Ce système social fonctionnait bien et, même si les chefferies se battaient entre elles de temps en temps, on était dans une société qui ne connaissait pas le chômage, ni la délinquance (chacun avait un rôle bien établi dans le groupe) ni la famine.

Et c’est donc sur cette structure sociale que vont apparaître les incas dans la région andine de Cuzco. Mais pourquoi sont-ils apparus et pour faire quoi ?

2) LE POINT DE VUE DE L’INCA SUR CES PEUPLADES PRIMITIVES

Pour le savoir, il est intéressant d’écouter ce que nous dit Inca Garcilaso de la Vega sur ces populations primitives. Il parle de façon générale sur les pays d’Amérique latine et centrale. Les citations qui suivent sont extraites des commentaires royaux.

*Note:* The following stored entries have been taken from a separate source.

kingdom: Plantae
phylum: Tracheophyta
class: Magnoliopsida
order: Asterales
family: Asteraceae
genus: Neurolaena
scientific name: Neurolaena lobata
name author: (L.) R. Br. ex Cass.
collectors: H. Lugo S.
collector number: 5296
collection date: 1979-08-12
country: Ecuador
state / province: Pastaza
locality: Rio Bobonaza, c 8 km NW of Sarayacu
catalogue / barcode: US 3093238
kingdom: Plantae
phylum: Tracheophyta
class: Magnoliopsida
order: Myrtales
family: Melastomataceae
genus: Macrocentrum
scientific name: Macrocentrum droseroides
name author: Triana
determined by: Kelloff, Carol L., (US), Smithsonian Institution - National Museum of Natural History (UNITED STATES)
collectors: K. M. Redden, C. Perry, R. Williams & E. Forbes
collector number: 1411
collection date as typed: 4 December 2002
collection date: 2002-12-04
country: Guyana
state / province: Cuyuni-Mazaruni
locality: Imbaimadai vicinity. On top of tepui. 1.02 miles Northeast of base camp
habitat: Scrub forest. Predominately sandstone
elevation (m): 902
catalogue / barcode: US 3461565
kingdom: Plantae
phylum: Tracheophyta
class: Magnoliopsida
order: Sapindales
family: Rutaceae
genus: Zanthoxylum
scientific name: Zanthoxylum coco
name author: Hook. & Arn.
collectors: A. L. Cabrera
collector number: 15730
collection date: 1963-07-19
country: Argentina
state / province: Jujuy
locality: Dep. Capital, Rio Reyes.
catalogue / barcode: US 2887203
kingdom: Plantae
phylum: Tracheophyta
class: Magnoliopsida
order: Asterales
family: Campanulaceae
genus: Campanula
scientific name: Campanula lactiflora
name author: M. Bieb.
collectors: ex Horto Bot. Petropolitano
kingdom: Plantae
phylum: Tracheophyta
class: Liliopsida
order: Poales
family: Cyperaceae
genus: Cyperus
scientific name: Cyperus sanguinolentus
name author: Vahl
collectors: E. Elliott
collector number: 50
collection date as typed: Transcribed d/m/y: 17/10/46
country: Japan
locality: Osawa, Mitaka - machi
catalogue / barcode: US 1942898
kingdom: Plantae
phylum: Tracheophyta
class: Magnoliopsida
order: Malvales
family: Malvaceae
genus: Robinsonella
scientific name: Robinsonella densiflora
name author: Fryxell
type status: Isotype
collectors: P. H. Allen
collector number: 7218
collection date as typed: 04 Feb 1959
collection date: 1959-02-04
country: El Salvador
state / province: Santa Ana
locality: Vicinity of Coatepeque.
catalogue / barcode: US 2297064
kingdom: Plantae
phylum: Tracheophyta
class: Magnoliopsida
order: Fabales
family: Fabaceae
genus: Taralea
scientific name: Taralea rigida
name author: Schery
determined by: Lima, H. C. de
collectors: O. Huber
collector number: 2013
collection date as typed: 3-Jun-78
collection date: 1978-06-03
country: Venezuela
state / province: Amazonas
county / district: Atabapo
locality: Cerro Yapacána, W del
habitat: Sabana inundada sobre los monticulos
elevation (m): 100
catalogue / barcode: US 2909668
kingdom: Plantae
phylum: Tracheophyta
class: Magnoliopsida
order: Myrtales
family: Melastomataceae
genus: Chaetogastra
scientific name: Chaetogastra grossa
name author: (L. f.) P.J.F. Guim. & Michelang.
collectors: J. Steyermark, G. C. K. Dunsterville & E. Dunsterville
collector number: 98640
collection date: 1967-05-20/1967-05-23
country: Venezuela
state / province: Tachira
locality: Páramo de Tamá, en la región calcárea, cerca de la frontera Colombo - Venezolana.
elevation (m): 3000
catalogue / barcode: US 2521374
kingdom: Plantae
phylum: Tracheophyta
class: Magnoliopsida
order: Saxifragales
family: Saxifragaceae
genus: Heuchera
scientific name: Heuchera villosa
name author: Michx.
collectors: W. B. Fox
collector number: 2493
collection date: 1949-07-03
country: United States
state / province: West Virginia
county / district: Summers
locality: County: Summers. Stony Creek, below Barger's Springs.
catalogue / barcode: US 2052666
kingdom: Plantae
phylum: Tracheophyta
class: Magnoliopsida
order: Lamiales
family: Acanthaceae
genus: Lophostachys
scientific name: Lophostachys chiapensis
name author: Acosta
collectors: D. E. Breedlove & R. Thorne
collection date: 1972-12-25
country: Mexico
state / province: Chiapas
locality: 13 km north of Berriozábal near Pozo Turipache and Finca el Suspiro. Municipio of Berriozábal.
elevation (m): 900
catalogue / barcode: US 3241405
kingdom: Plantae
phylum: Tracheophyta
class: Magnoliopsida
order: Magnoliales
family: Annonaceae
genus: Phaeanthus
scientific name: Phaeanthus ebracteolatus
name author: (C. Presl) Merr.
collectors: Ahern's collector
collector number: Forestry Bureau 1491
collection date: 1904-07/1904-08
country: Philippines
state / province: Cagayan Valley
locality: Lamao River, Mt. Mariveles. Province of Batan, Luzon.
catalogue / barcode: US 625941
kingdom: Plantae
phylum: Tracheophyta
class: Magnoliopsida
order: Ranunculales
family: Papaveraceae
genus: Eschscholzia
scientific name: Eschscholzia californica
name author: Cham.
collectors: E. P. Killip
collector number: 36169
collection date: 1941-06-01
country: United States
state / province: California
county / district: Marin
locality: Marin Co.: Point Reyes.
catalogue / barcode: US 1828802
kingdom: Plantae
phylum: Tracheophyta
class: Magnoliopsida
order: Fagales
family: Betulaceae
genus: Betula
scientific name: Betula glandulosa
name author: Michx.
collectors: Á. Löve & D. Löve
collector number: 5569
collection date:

Ces peuples, selon lui, sont  des êtres «un peu meilleurs que des bêtes apprivoisées et d’autres qui étaient pires que les animaux les plus sauvages.»

* Sur leurs dieux :
Selon Garcilaso, leurs dieux correspondent à «leur naïveté et à leur vie grossière».
«Chaque province, chaque nation, chaque ville… chaque famille et chaque maison avaient des dieux différents… ils n’élevèrent point leurs pensées à des choses invisibles (espérance, victoire, paix) ils adoraient celles qu’ils voyaient… sans considérer si elles en étaient dignes ». Ils adoraient «des herbes, des plantes, des arbres… des grottes profondes, de grands rochers… l’émeraude». « Ils adoraient divers animaux… comme le jaguar, le puma et l’ours… le chien à cause de sa loyauté… d’autres animaux en raison de leur ruse comme le renard et les guenons… le cuntur (condor) en raison de sa grandeur… les faucons à cause de leur rapidité… le hibou en raison de la beauté de ses yeux et de sa tête, et la chauve-souris à cause de l’acuité de sa vue… les grands serpents… les lézards et les crapauds.»
«Ils étaient extrêmement naïfs en toutes choses, telles des brebis sans pasteur.»
D’autres adoraient des choses qui avaient une utilité dans leur vie comme «la terre et l’appelaient leur mère parce qu’elle leur donnait ses produits». D’autres adoraient l’air (pour respirer), le feu (pour se chauffer), le lama, la cordillère (pour l’eau de ses rivières), le maïs (pour le pain), les légumes…
Sur le littoral, ils adoraient la mer (pour le poisson), la baleine (pour sa grandeur), la sardine, la dorade, l’écrevisse.
Certains peuples comme les Chirihuanas n’avaient pas de dieux : «Ils vivaient alors et vivent encore comme des bêtes et même pire, car la doctrine et l’enseignement des rois Incas ne sont point parvenus jusqu’à eux».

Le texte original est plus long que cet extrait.